Конечно, приведенными указаниями не исчерпывается число участвующих мотивов. Штерн указывает еще на значение тона, которым задается вопрос: „Наиболее суггестивный вопрос, поставленный робким, неуверенным голосом, утрачивает всякое суггестивное значение; самый безобидный вопрос, заданный настойчивым тоном, сопровождаемый строгим взглядом и повторяемый с постепенным повышением голоса, может обратиться в нравственную пытку, которая вынудит к любому желанному ответу». Кроме того, важную роль играет прирожденная каждому человеку инстинктивная потребность реагировать на все вопросы и обращения вообще. Корень этой потребности можно признать аналогичным или тождественным с корнем внушения: в обоих случаях речь идет об эмоциональном и интеллектуальном раппорте между двумя индивидами, но вызывает ли один, первоначально действующий индивид в другом только его собственные убеждения и чувства или же дополнение к своим чувствам и мыслям — это отнюдь не одно и то же.

При желании объяснить себе феномены внушения не следует вовсе упускать из виду гипноз, хотя последний охватывает лишь незначительную часть того, что мы называем внушением.

При этом необходимо прежде всего установить, что существует не один только вид гипноза, а целое множество состояний, которые мы окрестили таким названием. Общей для них чертой является лишь одностороннее направление всех представлений (мышления) к назначенной внушающим цели при выключении (под чем подразумевается приведение в неактивное состояние, а не подавление) всех остальных психических функций; этот процесс может быть осуществлен лишь при крайне глубокой концентрации внимания; этим путем исключается, конечно, также и возможность критики. В остальном гипноз по Льебо представляет собой нечто совсем иное, чем по Шарко; состояния, которые описаны Бредом и Месмером, отличаются от современного гипноза. „Гипнотизеры», сделавшие из своей техники зрелище для публики, вызывают опять-таки иное состояние; тот, кто хотя бы немного интересовался этим делом, знает, что даже при одинаковой технике картина гипнотического состояния меняется в зависимости от гипнотизера и гипнотизируемого.

Следовательно, лишь с помощью какого-либо психического впечатления, фасцинации, подчинения, ужаса или внушения, которое учитывает эти аффекты, достигается наиболее возможное выключение всего того, что не соответствует желанию внушающего, все другие гипнотические симптомы являются результатом случайного внушения или же специфическими реакциями данного индивида, и потому они могут видоизменяться в том или ином случае. Находится ли, например, гипнотизируемый «в сознании» или нет, уподобляется ли он спящему, появляется ли у него вслед за гипнозом амнезия — все это представляется несущественным и зависит от случайных или же сознательно сделанных внушений.

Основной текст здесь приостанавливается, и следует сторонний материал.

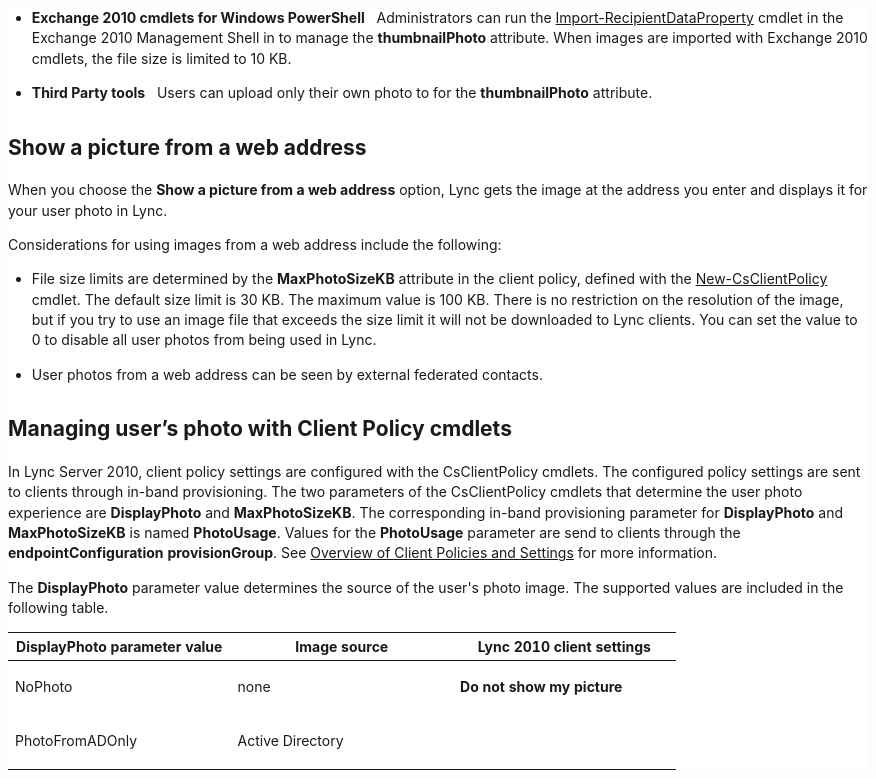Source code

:   - **Exchange 2010 cmdlets for Windows PowerShell**   Administrators can run the [Import-RecipientDataProperty](http://go.microsoft.com/fwlink/p/?linkid=507468) cmdlet in the Exchange 2010 Management Shell in to manage the **thumbnailPhoto** attribute. When images are imported with Exchange 2010 cmdlets, the file size is limited to 10 KB.

  - **Third Party tools**   Users can upload only their own photo to for the **thumbnailPhoto** attribute.

</div>

</div>

<div>

## Show a picture from a web address

When you choose the **Show a picture from a web address** option, Lync gets the image at the address you enter and displays it for your user photo in Lync.

Considerations for using images from a web address include the following:

  - File size limits are determined by the **MaxPhotoSizeKB** attribute in the client policy, defined with the [New-CsClientPolicy](http://go.microsoft.com/fwlink/p/?linkid=507463) cmdlet. The default size limit is 30 KB. The maximum value is 100 KB. There is no restriction on the resolution of the image, but if you try to use an image file that exceeds the size limit it will not be downloaded to Lync clients. You can set the value to 0 to disable all user photos from being used in Lync.

  - User photos from a web address can be seen by external federated contacts.

</div>

<div>

## Managing user’s photo with Client Policy cmdlets

In Lync Server 2010, client policy settings are configured with the CsClientPolicy cmdlets. The configured policy settings are sent to clients through in-band provisioning. The two parameters of the CsClientPolicy cmdlets that determine the user photo experience are **DisplayPhoto** and **MaxPhotoSizeKB**. The corresponding in-band provisioning parameter for **DisplayPhoto** and **MaxPhotoSizeKB** is named **PhotoUsage**. Values for the **PhotoUsage** parameter are send to clients through the **endpointConfiguration** **provisionGroup**. See [Overview of Client Policies and Settings](http://go.microsoft.com/fwlink/?linkid=507470) for more information.

The **DisplayPhoto** parameter value determines the source of the user's photo image. The supported values are included in the following table.


<table>
<colgroup>
<col style="width: 33%" />
<col style="width: 33%" />
<col style="width: 33%" />
</colgroup>
<thead>
<tr class="header">
<th>DisplayPhoto parameter value</th>
<th>Image source</th>
<th>Lync 2010 client settings</th>
</tr>
</thead>
<tbody>
<tr class="odd">
<td><p>NoPhoto</p></td>
<td><p>none</p></td>
<td><p><strong>Do not show my picture</strong></p></td>
</tr>
<tr class="even">
<td><p>PhotoFromADOnly</p></td>
<td><p>Active Directory</p></td>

Если Нансийская школа усматривает аналогию между гипнозом и сном, то это так же само собой понятно, как и то, что какая-либо другая школа не находит этой аналогии.

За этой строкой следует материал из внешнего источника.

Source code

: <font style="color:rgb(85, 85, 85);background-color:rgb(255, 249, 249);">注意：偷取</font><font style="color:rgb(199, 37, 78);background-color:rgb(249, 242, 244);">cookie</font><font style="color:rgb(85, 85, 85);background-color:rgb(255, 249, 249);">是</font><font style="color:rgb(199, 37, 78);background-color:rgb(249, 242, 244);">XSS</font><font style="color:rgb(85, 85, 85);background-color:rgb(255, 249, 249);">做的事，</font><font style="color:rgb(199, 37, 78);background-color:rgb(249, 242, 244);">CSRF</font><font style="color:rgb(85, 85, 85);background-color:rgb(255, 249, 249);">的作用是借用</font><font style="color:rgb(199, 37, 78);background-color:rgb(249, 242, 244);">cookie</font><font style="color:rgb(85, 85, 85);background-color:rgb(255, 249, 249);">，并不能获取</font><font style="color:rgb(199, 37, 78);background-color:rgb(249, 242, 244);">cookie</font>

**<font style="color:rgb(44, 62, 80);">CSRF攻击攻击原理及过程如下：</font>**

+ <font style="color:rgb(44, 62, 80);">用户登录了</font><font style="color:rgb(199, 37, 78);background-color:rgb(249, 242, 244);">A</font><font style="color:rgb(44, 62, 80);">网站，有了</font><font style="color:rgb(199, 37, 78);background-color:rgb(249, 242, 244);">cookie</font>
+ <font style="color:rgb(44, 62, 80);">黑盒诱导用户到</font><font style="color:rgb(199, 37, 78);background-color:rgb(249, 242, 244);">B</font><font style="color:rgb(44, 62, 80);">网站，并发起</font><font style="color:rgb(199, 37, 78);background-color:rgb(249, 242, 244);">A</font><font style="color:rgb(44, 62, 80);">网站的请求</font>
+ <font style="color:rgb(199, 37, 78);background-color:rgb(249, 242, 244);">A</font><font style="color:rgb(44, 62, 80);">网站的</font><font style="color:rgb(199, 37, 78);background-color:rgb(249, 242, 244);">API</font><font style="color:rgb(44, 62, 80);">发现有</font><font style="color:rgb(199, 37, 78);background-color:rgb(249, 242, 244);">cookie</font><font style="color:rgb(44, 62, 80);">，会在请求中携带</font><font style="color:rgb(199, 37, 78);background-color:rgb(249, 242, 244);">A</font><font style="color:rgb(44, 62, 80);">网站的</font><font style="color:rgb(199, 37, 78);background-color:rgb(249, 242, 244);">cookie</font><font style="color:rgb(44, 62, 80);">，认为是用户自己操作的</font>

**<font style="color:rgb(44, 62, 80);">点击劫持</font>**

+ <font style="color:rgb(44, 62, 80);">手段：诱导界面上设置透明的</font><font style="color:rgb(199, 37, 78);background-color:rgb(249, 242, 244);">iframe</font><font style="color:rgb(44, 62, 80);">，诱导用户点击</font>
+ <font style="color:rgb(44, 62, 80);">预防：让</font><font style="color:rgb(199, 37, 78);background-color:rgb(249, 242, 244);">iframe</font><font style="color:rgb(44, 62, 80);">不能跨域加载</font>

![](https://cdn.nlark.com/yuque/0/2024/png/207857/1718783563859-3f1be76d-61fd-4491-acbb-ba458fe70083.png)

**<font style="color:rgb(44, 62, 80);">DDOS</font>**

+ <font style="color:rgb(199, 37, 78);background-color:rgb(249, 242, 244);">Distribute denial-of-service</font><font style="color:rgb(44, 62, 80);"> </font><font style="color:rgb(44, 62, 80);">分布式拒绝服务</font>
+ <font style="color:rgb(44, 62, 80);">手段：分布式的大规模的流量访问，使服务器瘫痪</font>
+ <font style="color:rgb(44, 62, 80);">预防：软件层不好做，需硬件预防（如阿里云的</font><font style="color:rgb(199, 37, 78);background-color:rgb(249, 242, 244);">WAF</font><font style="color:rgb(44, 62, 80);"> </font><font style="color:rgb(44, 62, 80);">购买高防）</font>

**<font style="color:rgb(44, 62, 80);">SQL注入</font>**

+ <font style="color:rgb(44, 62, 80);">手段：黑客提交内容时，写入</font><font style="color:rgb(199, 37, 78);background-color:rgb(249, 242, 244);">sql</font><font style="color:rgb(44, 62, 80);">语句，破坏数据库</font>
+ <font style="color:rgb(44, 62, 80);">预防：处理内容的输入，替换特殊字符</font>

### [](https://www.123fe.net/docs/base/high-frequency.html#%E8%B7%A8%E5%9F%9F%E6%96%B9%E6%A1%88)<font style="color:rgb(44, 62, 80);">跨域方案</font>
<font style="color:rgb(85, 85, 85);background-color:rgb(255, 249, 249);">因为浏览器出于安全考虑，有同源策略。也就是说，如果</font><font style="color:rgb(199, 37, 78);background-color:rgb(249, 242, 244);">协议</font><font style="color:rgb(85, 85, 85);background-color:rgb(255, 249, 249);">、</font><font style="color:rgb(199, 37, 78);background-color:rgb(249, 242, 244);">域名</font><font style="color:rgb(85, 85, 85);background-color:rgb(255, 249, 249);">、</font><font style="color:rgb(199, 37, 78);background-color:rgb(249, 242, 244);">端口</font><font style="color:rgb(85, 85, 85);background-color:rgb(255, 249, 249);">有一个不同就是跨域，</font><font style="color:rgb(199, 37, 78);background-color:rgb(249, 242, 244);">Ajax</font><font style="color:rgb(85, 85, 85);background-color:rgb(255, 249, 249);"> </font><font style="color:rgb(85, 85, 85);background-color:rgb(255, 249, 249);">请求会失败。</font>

Льебо весьма отчетливо внушает сон; медиуму не оста¨тся ничего другого как подражать, насколько это возможно состоянию сна.

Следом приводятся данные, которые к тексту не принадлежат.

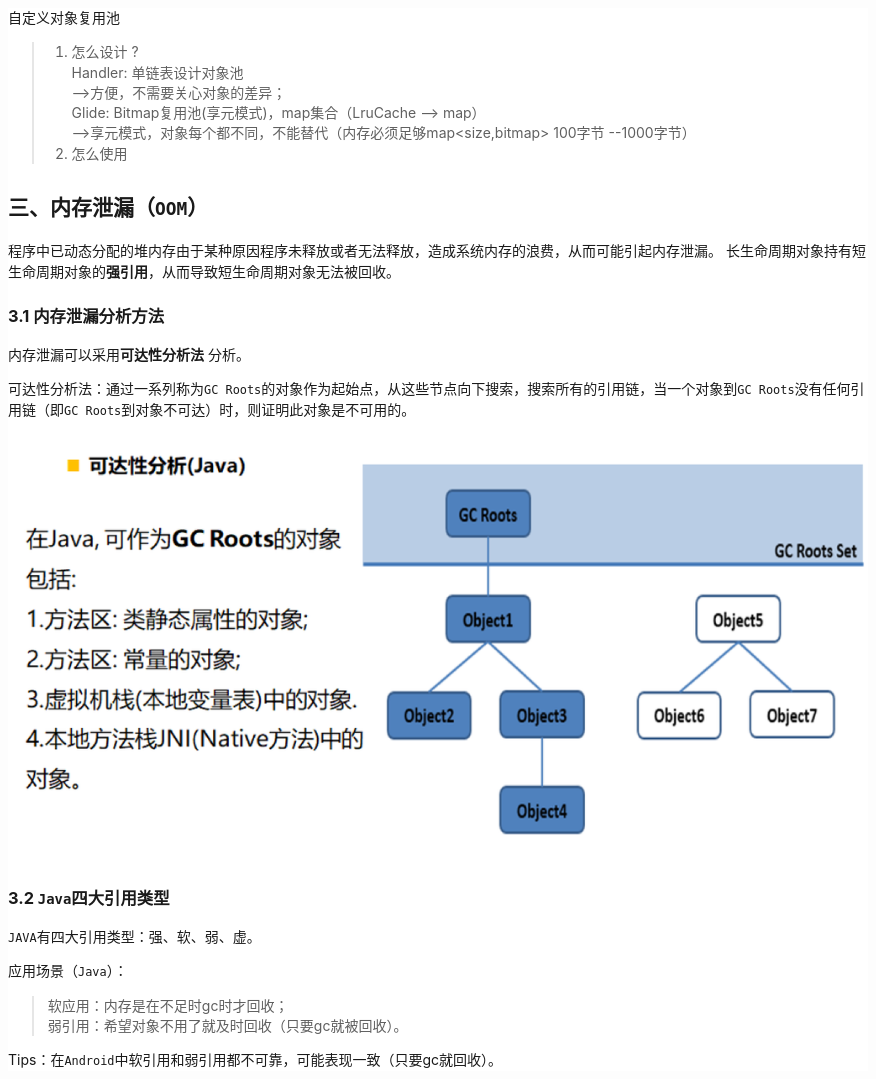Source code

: 自定义对象复用池

> 1. 怎么设计 ?  
> Handler: 单链表设计对象池  
>     	-->方便，不需要关心对象的差异；  
> Glide: Bitmap复用池(享元模式)，map集合（LruCache --> map）  
> 	  -->享元模式，对象每个都不同，不能替代（内存必须足够map<size,bitmap> 100字节 --1000字节）  
> 2. 怎么使用

## 三、内存泄漏（`OOM`）

程序中已动态分配的堆内存由于某种原因程序未释放或者无法释放，造成系统内存的浪费，从而可能引起内存泄漏。  长生命周期对象持有短生命周期对象的**强引用**，从而导致短生命周期对象无法被回收。  

### 3.1 内存泄漏分析方法

内存泄漏可以采用**可达性分析法** 分析。

可达性分析法：通过一系列称为`GC Roots`的对象作为起始点，从这些节点向下搜索，搜索所有的引用链，当一个对象到`GC Roots`没有任何引用链（即`GC Roots`到对象不可达）时，则证明此对象是不可用的。  

![image](https://github.com/tianyalu/XxtJvmMemory/raw/master/show/leak_memory_analyse_method.png)  

### 3.2 `Java`四大引用类型

`JAVA`有四大引用类型：强、软、弱、虚。

应用场景（`Java`）：

> 软应用：内存是在不足时gc时才回收；  
> 弱引用：希望对象不用了就及时回收（只要gc就被回收）。

Tips：在`Android`中软引用和弱引用都不可靠，可能表现一致（只要gc就回收）。  
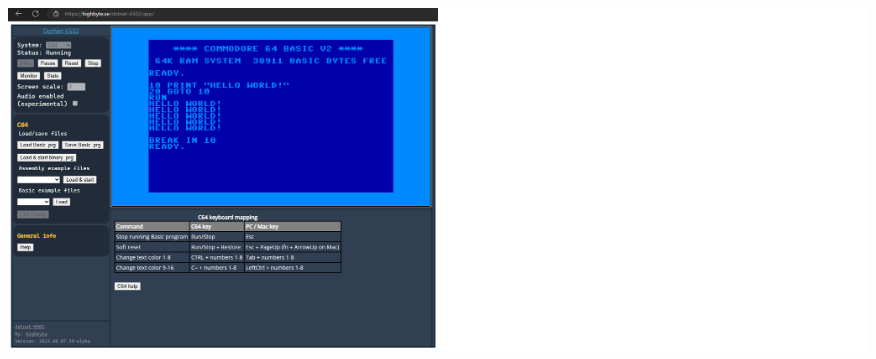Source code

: <img align="top" src="../Examples/Screenshots/SkiaWASM_C64.png" width="50%" height="50%" title="SkiaSharp rendering in a Blazor WASM browser host">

Выключение критики с помощью аффектов, а вместе с тем и с помощью внушения представляется настолько повседневным явлением, что мы не будем его обсуждать. Отщепление любого иного комплекса идей мы рассматриваем не только как действие аффективности в более тесном смысле но и как следствие внимания. Таким образом, нет ни одного гипнотического феномена, который нельзя было бы объяснить простым торможением или содействием проявлению той или иной психической функции в том же самом смысле, как это делают аффекты. Но только у гипнотизируемого очень легко вызвать все это в преувеличенной степени, т. е. в таком необычном масштабе, в каком это оказывается возможным для аффектов лишь в исключительных случаях, т. е. когда психическое состояние в высшей степени поколеблено.